6. Data-Driven Design: Focus on benefits, not features
While the statement ‘benefits NOT features‘ sounds pretty obvious it’s a really common side effect – especially in the startup world to get caught up building out features or stuck in the feature creep zone.
For User Experience best practice – It’s always a good idea to take a pause and re-evaluate. We recommend going back to the beginning if you need to.
Remember to put the ‘User First‘ to understand what is actually required.
7. Data-Driven Design: Always track and measure your results.
Part of being a User Experience (UI/UX) Expert is being able to understand, evaluate, track and measure your results.
Any number of relevant online searches will reveal a plethora of tools to aid in this quest. What we find useful is using a standardized library of UX templates alongside your developed “Methodology (See point 3.).
Templates are useful when tracking and measuring your results to ensure the user data, survey question responses, statistics and analysis, etc. that you gather is treated fairly and consistently across the board without bias.
Standardized UX templates will also help you identify any gaps in your collected data.

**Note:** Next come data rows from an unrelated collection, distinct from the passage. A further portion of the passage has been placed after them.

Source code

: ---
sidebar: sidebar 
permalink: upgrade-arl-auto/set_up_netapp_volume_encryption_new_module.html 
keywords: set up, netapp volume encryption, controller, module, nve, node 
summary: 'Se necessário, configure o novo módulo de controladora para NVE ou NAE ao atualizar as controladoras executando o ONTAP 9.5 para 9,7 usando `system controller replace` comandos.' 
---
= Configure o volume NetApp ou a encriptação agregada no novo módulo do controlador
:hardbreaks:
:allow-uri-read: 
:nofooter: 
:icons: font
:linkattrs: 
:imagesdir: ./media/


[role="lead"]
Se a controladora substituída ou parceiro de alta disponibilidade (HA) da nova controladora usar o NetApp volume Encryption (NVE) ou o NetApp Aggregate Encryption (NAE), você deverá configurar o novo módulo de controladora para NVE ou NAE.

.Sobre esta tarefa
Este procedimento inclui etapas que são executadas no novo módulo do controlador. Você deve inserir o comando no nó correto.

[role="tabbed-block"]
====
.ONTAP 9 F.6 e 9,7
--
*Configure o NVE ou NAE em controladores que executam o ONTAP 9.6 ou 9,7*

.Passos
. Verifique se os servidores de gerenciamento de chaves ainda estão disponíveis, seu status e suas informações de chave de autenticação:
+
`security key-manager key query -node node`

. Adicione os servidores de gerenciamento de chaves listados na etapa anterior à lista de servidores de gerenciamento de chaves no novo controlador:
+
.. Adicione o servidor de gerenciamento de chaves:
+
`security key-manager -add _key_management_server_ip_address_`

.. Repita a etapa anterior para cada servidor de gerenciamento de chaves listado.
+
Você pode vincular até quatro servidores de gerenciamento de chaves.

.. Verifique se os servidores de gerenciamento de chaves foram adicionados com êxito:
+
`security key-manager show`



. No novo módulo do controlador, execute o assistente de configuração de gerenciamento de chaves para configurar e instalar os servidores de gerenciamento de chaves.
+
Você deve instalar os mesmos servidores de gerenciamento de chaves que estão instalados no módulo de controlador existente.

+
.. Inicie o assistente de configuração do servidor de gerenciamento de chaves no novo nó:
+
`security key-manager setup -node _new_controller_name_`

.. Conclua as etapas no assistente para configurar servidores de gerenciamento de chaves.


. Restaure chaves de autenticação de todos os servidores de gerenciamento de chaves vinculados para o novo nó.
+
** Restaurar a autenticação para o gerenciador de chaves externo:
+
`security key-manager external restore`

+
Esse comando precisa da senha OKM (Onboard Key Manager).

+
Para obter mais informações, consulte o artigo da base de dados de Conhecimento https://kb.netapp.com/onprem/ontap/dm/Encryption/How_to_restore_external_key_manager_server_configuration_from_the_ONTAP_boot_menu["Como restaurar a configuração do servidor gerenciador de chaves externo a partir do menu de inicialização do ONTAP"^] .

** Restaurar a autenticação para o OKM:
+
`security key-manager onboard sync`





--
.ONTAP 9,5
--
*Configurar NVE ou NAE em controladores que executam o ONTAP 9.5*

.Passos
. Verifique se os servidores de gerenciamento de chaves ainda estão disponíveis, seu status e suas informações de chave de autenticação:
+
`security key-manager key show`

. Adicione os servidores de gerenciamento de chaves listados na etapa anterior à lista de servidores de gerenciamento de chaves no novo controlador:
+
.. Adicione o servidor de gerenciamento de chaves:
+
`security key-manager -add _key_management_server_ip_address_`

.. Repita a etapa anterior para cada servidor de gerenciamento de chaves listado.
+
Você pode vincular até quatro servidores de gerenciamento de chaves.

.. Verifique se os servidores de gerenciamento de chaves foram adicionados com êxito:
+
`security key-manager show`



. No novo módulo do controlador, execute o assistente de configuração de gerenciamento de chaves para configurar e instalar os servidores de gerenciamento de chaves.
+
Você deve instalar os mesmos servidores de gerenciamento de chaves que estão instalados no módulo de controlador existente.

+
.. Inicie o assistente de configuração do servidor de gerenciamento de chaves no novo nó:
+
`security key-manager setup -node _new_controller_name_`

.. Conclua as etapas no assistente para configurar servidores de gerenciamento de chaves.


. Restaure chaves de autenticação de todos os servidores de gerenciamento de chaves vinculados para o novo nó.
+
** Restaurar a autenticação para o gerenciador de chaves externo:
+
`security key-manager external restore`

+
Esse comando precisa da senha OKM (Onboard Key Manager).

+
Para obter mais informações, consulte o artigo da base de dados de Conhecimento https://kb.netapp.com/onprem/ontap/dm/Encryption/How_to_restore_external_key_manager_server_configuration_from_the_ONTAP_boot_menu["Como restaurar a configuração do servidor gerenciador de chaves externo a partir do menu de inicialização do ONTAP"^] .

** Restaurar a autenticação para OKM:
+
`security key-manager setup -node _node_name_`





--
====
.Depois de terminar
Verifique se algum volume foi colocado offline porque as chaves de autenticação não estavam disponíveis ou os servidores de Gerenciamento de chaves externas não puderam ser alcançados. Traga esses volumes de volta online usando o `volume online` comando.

As the User Experience (UI/UX) process is an iterative one – using Templates will allow you to make tweaks as you go and re-gather or re-calibrate on the fly as required – saving time and resources.
When considering ‘Data-Driven‘ UI/UX design and development we are looking at ensuring first and foremost our User’s needs are being accounted for.
We do this by taking a data-based approach – by Using (consistently with templates based on a methodology), Analysing, Tracking, and Measuring the performance of the data we have collected.
As User Experience (UI/UX) experts, we are able to gain a huge intelligence advantage when using this data. By gauging how our users are likely to react or behave based on certain influencers, situations, or events around various widgets, products, or tools we place in front of them is an amazing insight from a company research standpoint.
Resultant information from these datasets can be used in critical decision-making for multiple business units such as Development, Product, Sales, Marketing, Operations and Executive Management.